The challenge in delivering outcome-based pricing is measurement; it requires proof of delivery, clear attribution and a shared definition of success. To make this work, operators need to be able to define what level of service is being promised, check whether the customer or application is eligible to receive it, and prove that it was delivered. Without that, it becomes harder to charge for improved network quality, or to resolve disputes if the customer does not believe they received what they paid for.
For that reason, outcomes-based pricing is unlikely to replace all other models. It is more likely to work in selected use cases where the result is valuable enough to justify the extra commercial complexity. In other cases, the better route may be to price and package the API as part of a broader proposition, where the customer pays for the overall solution or workflow improvement rather than the API outcome alone.
d. Proposition-led pricing: Packaging APIs into broader offers
Proposition-led pricing means the customer does not necessarily buy a single API as a standalone product. Instead, the API is packaged in a way that reflects the customer problem or use case.

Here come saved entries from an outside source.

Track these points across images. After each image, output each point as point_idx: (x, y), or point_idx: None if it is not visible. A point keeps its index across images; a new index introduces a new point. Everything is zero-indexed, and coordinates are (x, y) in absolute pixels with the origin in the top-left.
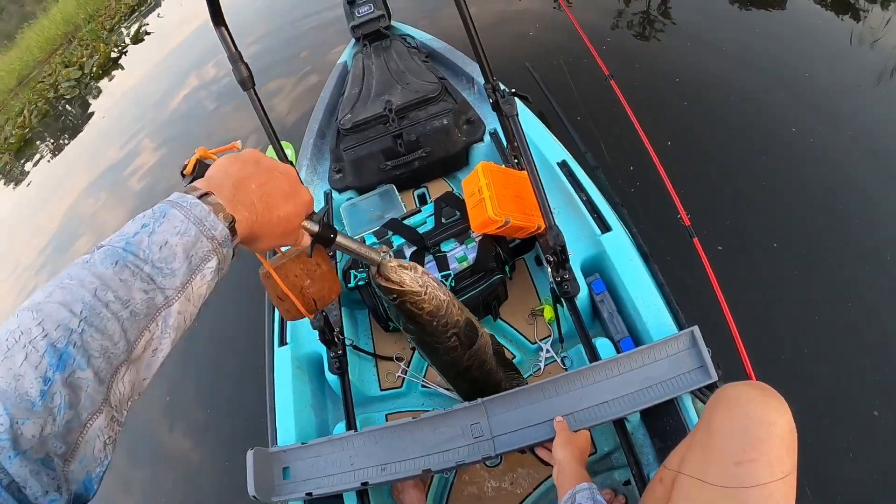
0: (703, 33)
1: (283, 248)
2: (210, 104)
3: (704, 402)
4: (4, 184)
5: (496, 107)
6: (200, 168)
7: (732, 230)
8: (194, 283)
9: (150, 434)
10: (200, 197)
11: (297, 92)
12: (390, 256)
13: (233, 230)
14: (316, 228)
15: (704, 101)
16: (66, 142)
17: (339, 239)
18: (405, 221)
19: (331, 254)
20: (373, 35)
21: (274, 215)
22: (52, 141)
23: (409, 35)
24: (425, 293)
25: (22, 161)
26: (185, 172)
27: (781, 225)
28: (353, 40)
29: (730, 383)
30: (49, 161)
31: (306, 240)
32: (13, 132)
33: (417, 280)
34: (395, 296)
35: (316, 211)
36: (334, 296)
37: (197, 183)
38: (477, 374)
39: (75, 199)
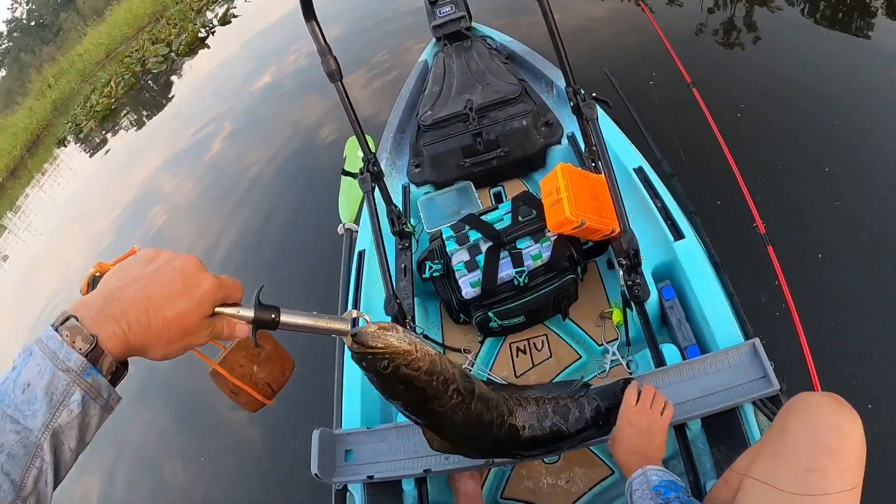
0: (792, 46)
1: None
2: (288, 94)
3: (767, 415)
4: (85, 150)
5: (577, 110)
6: (95, 283)
7: (810, 244)
8: (60, 418)
9: (209, 403)
10: (62, 324)
11: (374, 88)
12: (366, 321)
13: (98, 351)
14: (250, 314)
15: (790, 113)
16: (148, 117)
17: (284, 318)
18: (482, 217)
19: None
20: (453, 35)
21: (158, 318)
22: (134, 114)
23: (489, 36)
24: (416, 350)
25: (104, 130)
26: (82, 291)
27: (864, 243)
28: (434, 40)
29: (806, 392)
30: (129, 133)
31: (241, 329)
32: (99, 100)
33: (404, 339)
34: (385, 363)
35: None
36: (288, 373)
37: (69, 308)
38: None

This can take two main forms. The first is bundling multiple APIs that are more valuable together than separately. For example, an identity or fraud proposition might combine Number Verification, SIM Swap and KYC Match into a broader trust or authentication package.
The second is embedding an API into a wider solution, software platform, connectivity package or managed service. In this case, the API is an enabler of the proposition, not necessarily the product the customer thinks they are buying.

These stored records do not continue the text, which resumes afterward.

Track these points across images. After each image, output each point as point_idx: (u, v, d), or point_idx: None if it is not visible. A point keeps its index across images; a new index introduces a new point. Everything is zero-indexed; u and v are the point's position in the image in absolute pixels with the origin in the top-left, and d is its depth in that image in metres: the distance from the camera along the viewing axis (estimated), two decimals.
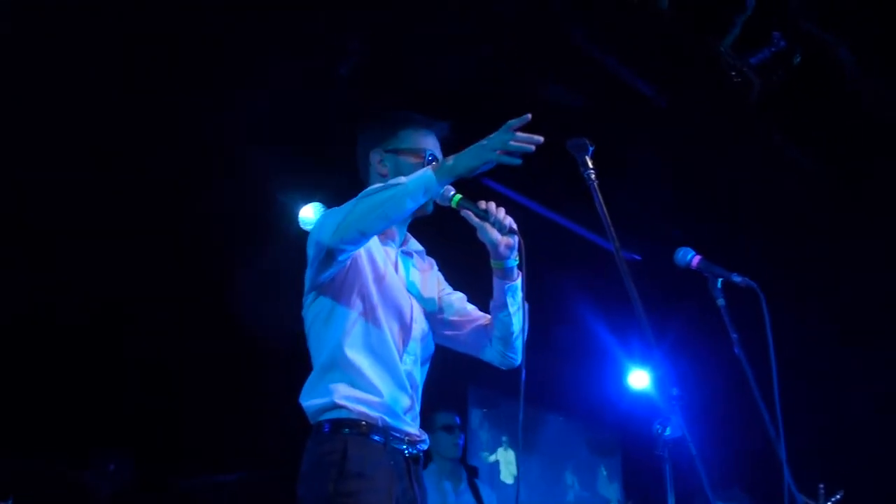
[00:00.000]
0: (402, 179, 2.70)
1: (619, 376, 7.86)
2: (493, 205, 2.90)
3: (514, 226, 2.88)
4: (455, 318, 3.11)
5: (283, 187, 6.07)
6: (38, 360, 5.63)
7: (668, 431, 2.48)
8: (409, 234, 3.16)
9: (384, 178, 2.98)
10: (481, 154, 2.63)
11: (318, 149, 5.60)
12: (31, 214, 5.30)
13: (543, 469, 8.44)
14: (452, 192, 2.90)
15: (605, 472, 9.00)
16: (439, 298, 3.12)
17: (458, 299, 3.16)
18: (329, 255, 2.71)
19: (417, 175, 2.68)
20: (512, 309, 2.97)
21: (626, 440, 8.80)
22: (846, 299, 5.85)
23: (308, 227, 6.10)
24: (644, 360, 7.59)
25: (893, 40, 3.95)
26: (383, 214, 2.66)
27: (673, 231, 4.63)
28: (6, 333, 5.43)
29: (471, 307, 3.16)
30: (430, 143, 3.07)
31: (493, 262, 2.98)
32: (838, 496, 4.77)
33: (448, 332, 3.12)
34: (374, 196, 2.69)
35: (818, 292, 5.82)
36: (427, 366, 3.05)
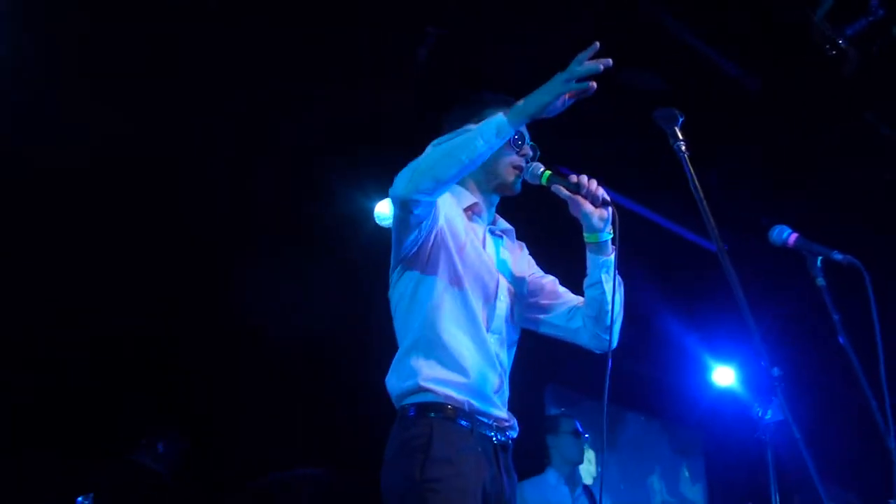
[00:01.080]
0: (472, 127, 2.64)
1: (702, 373, 7.70)
2: (584, 177, 2.82)
3: (608, 197, 2.80)
4: (546, 301, 3.03)
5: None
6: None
7: (769, 414, 2.32)
8: (497, 215, 3.08)
9: None
10: (552, 88, 2.56)
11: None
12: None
13: (625, 470, 8.27)
14: (542, 169, 2.86)
15: (687, 474, 8.81)
16: (530, 281, 3.03)
17: (549, 282, 3.07)
18: (405, 208, 2.64)
19: (489, 119, 2.61)
20: (606, 285, 2.86)
21: (708, 439, 8.61)
22: None
23: (384, 223, 6.10)
24: (730, 355, 7.42)
25: None
26: (457, 159, 2.58)
27: (763, 218, 4.43)
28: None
29: (562, 289, 3.07)
30: (523, 128, 2.95)
31: (586, 236, 2.88)
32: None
33: (540, 316, 3.03)
34: (446, 143, 2.63)
35: None
36: (514, 350, 2.95)
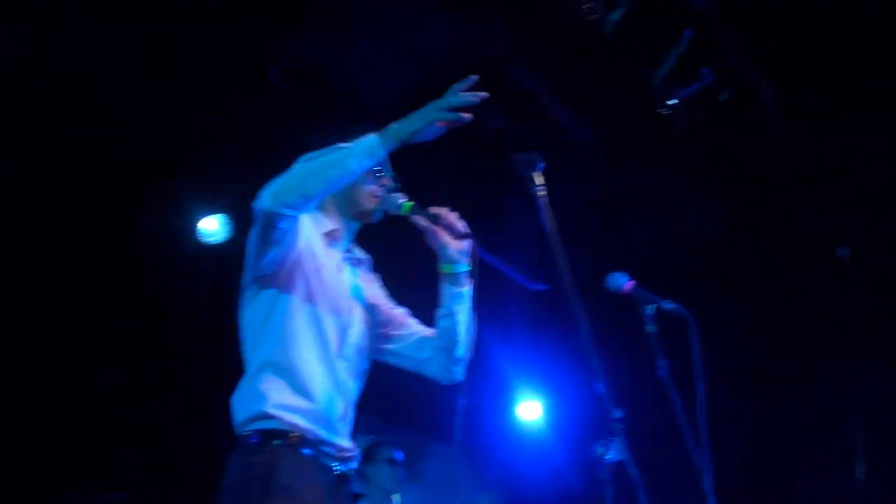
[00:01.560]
0: (343, 146, 2.63)
1: (508, 406, 7.84)
2: (444, 209, 2.86)
3: (467, 229, 2.85)
4: (396, 332, 3.03)
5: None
6: None
7: (609, 454, 2.43)
8: (354, 244, 3.07)
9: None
10: (425, 115, 2.59)
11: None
12: None
13: (427, 501, 8.32)
14: (402, 200, 2.87)
15: None
16: (382, 311, 3.03)
17: (399, 313, 3.08)
18: (268, 223, 2.59)
19: (362, 139, 2.61)
20: (459, 317, 2.91)
21: (509, 473, 8.78)
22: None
23: (208, 240, 5.99)
24: (536, 390, 7.61)
25: (817, 87, 4.11)
26: (326, 177, 2.58)
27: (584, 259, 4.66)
28: None
29: (413, 320, 3.08)
30: None
31: (442, 267, 2.92)
32: None
33: (389, 346, 3.04)
34: (316, 160, 2.61)
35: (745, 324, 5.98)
36: (362, 381, 2.94)
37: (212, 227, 6.07)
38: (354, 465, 2.83)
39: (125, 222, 5.65)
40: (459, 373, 2.99)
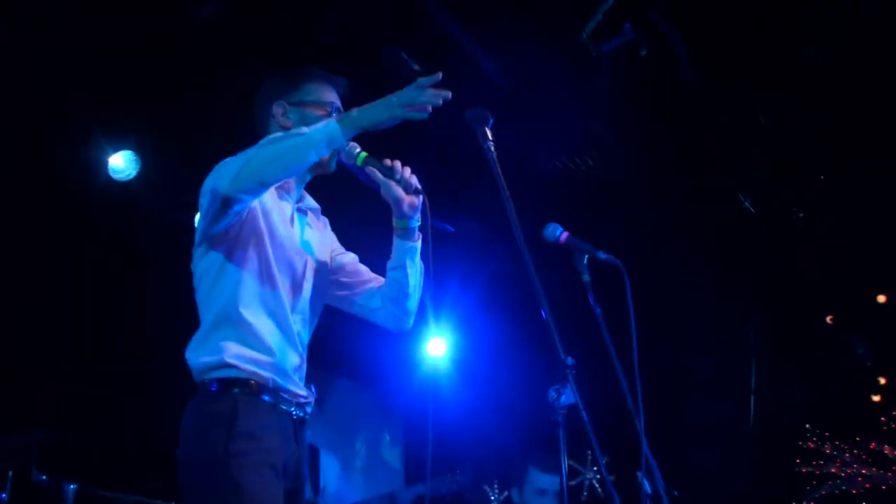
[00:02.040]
0: (305, 129, 2.66)
1: (414, 342, 8.01)
2: (398, 163, 2.90)
3: (419, 186, 2.90)
4: (347, 279, 3.11)
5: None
6: None
7: (562, 398, 2.59)
8: (305, 192, 3.11)
9: (286, 129, 2.93)
10: (389, 109, 2.62)
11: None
12: None
13: (330, 434, 8.47)
14: (358, 150, 2.89)
15: (388, 438, 9.16)
16: (332, 258, 3.10)
17: (350, 260, 3.15)
18: (224, 205, 2.64)
19: (321, 125, 2.64)
20: (410, 270, 3.00)
21: (408, 406, 8.97)
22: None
23: (118, 176, 5.88)
24: (440, 328, 7.78)
25: (728, 42, 4.32)
26: (284, 165, 2.63)
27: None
28: None
29: (363, 268, 3.16)
30: (334, 97, 3.04)
31: (395, 222, 2.99)
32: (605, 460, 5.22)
33: (339, 293, 3.12)
34: (275, 145, 2.64)
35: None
36: (314, 326, 3.02)
37: (119, 163, 5.96)
38: (310, 409, 2.93)
39: (36, 158, 5.51)
40: (408, 322, 3.10)
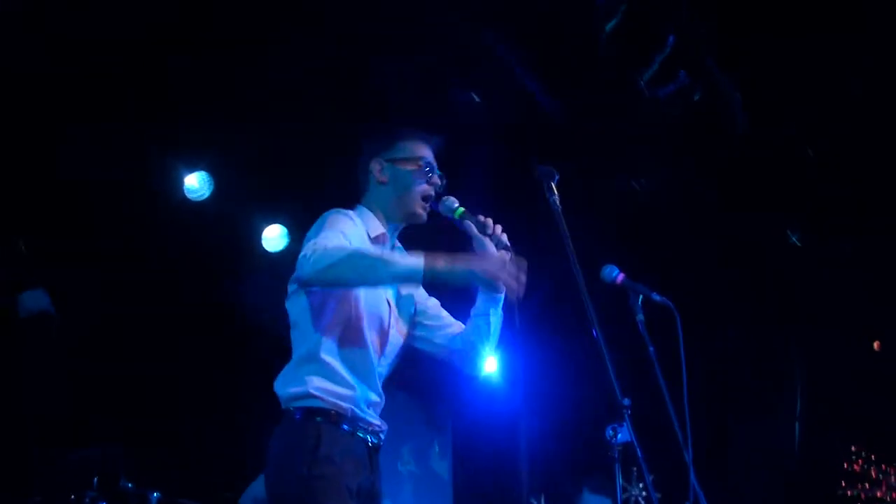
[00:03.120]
0: (397, 257, 2.88)
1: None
2: (490, 220, 3.14)
3: (508, 244, 3.12)
4: (429, 323, 3.32)
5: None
6: None
7: (619, 436, 2.81)
8: (398, 241, 3.32)
9: (383, 184, 3.20)
10: (471, 277, 2.82)
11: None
12: None
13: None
14: (457, 205, 3.15)
15: (437, 449, 9.34)
16: (418, 302, 3.32)
17: (433, 305, 3.36)
18: (307, 283, 2.93)
19: (409, 264, 2.79)
20: (492, 318, 3.23)
21: (459, 419, 9.14)
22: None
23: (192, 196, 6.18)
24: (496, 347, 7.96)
25: (780, 91, 4.52)
26: (364, 278, 2.83)
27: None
28: None
29: (444, 313, 3.37)
30: (427, 153, 3.25)
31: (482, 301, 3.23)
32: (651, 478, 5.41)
33: (420, 334, 3.33)
34: (364, 257, 2.83)
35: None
36: (396, 365, 3.25)
37: (195, 184, 6.26)
38: (384, 436, 3.17)
39: (114, 179, 5.81)
40: (480, 367, 3.35)
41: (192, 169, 6.19)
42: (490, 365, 8.03)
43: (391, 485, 8.35)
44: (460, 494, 8.85)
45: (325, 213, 3.05)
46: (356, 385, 3.02)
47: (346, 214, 3.08)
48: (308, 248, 2.84)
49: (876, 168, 5.38)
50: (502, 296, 3.23)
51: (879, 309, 6.89)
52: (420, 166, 3.19)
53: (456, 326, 3.35)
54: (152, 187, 6.03)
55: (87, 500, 4.56)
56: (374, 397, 3.09)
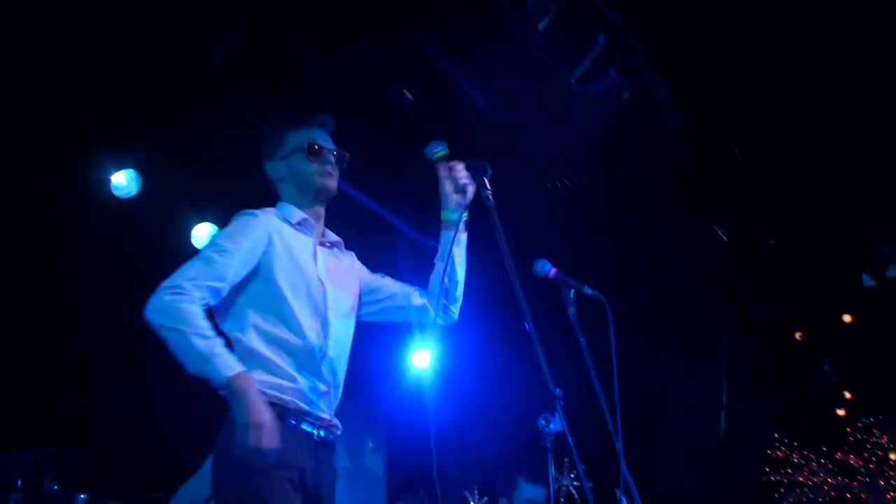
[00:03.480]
0: (217, 360, 2.78)
1: (400, 353, 8.24)
2: (461, 166, 3.26)
3: (467, 188, 3.24)
4: (384, 295, 3.36)
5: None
6: None
7: (551, 426, 2.86)
8: (325, 228, 3.35)
9: (284, 181, 3.29)
10: (240, 420, 2.76)
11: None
12: None
13: None
14: (439, 149, 3.27)
15: (371, 445, 9.35)
16: (365, 283, 3.36)
17: (383, 280, 3.41)
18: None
19: (220, 372, 2.77)
20: (457, 259, 3.31)
21: (391, 416, 9.16)
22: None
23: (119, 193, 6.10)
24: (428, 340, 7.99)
25: (710, 85, 4.63)
26: (181, 356, 2.78)
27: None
28: None
29: (395, 282, 3.42)
30: (317, 136, 3.32)
31: (443, 214, 3.31)
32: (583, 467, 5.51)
33: (378, 308, 3.37)
34: (192, 345, 2.78)
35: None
36: (348, 352, 3.23)
37: (122, 181, 6.17)
38: (338, 432, 3.16)
39: (38, 176, 5.71)
40: (454, 313, 3.40)
41: (119, 167, 6.10)
42: (422, 360, 8.10)
43: None
44: (393, 489, 8.87)
45: (233, 217, 3.11)
46: (297, 375, 3.01)
47: (253, 215, 3.10)
48: (170, 281, 2.87)
49: (804, 168, 5.55)
50: (462, 237, 3.32)
51: (802, 301, 7.11)
52: (306, 150, 3.26)
53: (411, 289, 3.40)
54: (80, 185, 5.91)
55: (10, 503, 4.47)
56: (321, 387, 3.07)
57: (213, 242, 3.04)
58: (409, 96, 4.93)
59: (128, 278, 6.17)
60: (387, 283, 3.42)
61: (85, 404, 5.76)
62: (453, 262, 3.32)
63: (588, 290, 3.47)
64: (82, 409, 5.72)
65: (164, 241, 6.38)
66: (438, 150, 3.26)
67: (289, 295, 3.05)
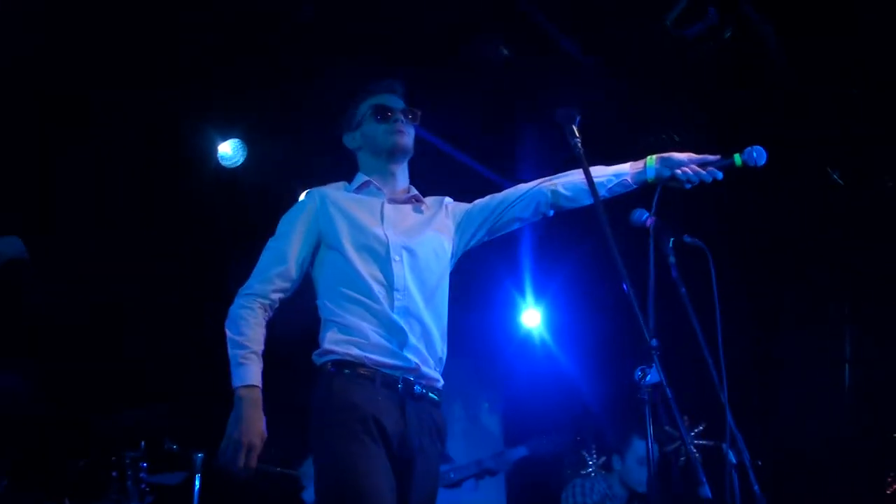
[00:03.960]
0: (241, 362, 3.06)
1: (511, 313, 8.25)
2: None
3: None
4: (496, 209, 3.44)
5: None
6: None
7: (647, 378, 2.77)
8: (405, 184, 3.47)
9: (361, 150, 3.45)
10: (229, 432, 2.96)
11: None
12: None
13: None
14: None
15: (486, 405, 9.39)
16: (466, 215, 3.47)
17: (482, 200, 3.50)
18: None
19: (236, 374, 3.06)
20: (603, 191, 3.34)
21: (507, 376, 9.17)
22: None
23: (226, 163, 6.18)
24: (537, 300, 8.01)
25: (814, 24, 4.38)
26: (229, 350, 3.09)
27: None
28: None
29: (500, 194, 3.48)
30: (388, 100, 3.41)
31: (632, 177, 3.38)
32: (700, 428, 5.36)
33: (500, 223, 3.46)
34: (233, 346, 3.10)
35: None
36: (438, 299, 3.28)
37: (228, 151, 6.26)
38: (438, 384, 3.24)
39: (148, 147, 5.85)
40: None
41: (225, 136, 6.19)
42: (533, 318, 8.09)
43: (452, 445, 8.42)
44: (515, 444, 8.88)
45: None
46: (369, 330, 3.09)
47: (298, 208, 3.31)
48: (245, 288, 3.22)
49: None
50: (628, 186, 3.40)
51: None
52: (375, 114, 3.37)
53: (522, 186, 3.45)
54: (186, 155, 6.03)
55: (127, 461, 4.64)
56: (399, 337, 3.11)
57: (266, 248, 3.28)
58: (505, 51, 4.82)
59: (240, 244, 6.31)
60: (487, 201, 3.48)
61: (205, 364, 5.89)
62: (604, 189, 3.34)
63: (687, 238, 3.38)
64: (203, 368, 5.86)
65: (272, 211, 6.44)
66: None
67: (351, 254, 3.16)
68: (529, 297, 8.03)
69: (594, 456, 6.30)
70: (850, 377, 6.51)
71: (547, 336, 8.19)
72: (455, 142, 6.14)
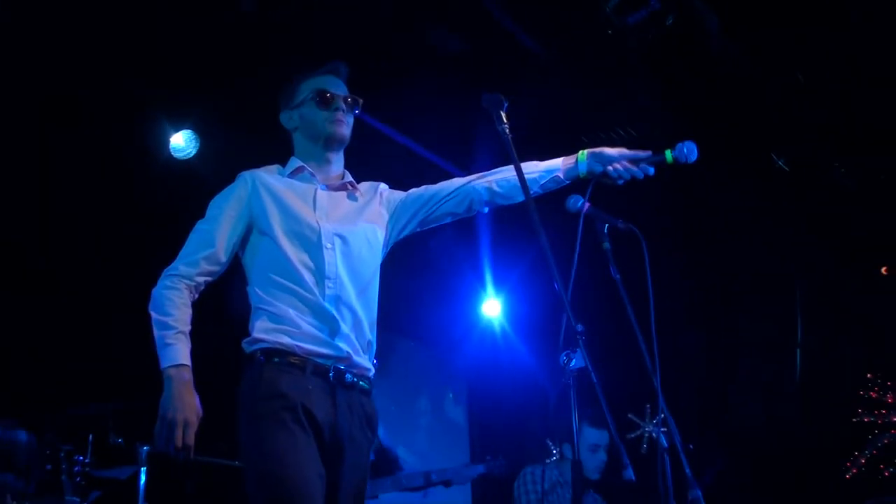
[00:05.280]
0: (170, 343, 3.01)
1: (472, 303, 8.27)
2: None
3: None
4: (429, 202, 3.41)
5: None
6: None
7: (572, 362, 2.78)
8: (345, 171, 3.43)
9: (297, 130, 3.39)
10: (162, 412, 2.92)
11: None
12: None
13: (395, 393, 8.72)
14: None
15: (451, 396, 9.39)
16: (401, 203, 3.43)
17: (417, 190, 3.46)
18: None
19: (164, 355, 3.01)
20: (535, 187, 3.32)
21: (471, 366, 9.19)
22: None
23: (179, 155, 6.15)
24: (497, 289, 8.04)
25: (759, 10, 4.40)
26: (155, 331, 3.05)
27: None
28: None
29: (432, 187, 3.45)
30: (329, 83, 3.36)
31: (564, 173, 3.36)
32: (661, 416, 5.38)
33: (432, 216, 3.43)
34: (159, 326, 3.06)
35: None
36: (369, 286, 3.26)
37: (181, 143, 6.22)
38: (369, 373, 3.21)
39: (99, 139, 5.80)
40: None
41: (177, 128, 6.15)
42: (492, 309, 8.12)
43: (407, 434, 8.43)
44: (476, 439, 8.90)
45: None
46: (300, 318, 3.07)
47: (229, 191, 3.27)
48: (169, 268, 3.16)
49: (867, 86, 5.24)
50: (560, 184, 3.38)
51: (884, 231, 6.77)
52: (317, 98, 3.31)
53: (457, 181, 3.43)
54: (139, 146, 5.99)
55: (62, 454, 4.62)
56: (331, 326, 3.10)
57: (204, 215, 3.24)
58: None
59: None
60: (422, 191, 3.45)
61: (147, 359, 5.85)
62: (537, 185, 3.33)
63: (621, 224, 3.39)
64: (145, 363, 5.82)
65: None
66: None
67: (282, 241, 3.13)
68: (490, 288, 8.06)
69: (558, 443, 6.32)
70: (801, 362, 6.56)
71: (507, 325, 8.24)
72: (410, 132, 6.13)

This is likely to be important because many enterprise buyers do not want to procure raw network capabilities. They want outcomes – perhaps fraud prevention, fleet visibility, safer drone operations, better live video contribution, or more reliable point-of-sale connectivity at a venue.
Location Retrieval illustrates this model well. It can be embedded into a logistics platform as a fallback to GPS, or into a workforce safety application to verify that field workers are in the expected area. In both cases, the end customer may pay for the application or workflow improvement, not the API itself.
The same applies to QoD. A venue services provider might buy a managed package that includes baseline connectivity, temporary QoD boosts for payment terminals, and support during major events. A remote maintenance provider might include QoD as part of a premium service tier, rather than asking customers to buy it separately.
For telcos, the commercial implication is significant. Proposition-led pricing can move network APIs higher up the value chain, but only if telcos have the right channels, partners and packaging capabilities. Otherwise, aggregators and application providers will package the APIs into higher-value offers and capture more of the upside.
No single pricing model will fit every network API
There is no single correct pricing model for network APIs. Per-call pricing remains useful for simple, discrete lookups, particularly in early-stage adoption, but it is not sufficient to grow the commercial opportunity that network APIs present to telcos.
The practical lesson is that telcos should not start with the API and then apply a default price. They should start with the use case, the customer’s buying behaviour and the value created. Different APIs, and even different use cases for the same API, will need different charging units, packages and price levels depending on the scale of usage, how predictable demand is, whether the API consumes active network resources, and how directly it contributes to the customer’s business outcome. Building this flexibility into pricing will be important for operators to maximise commercial opportunities as the market matures.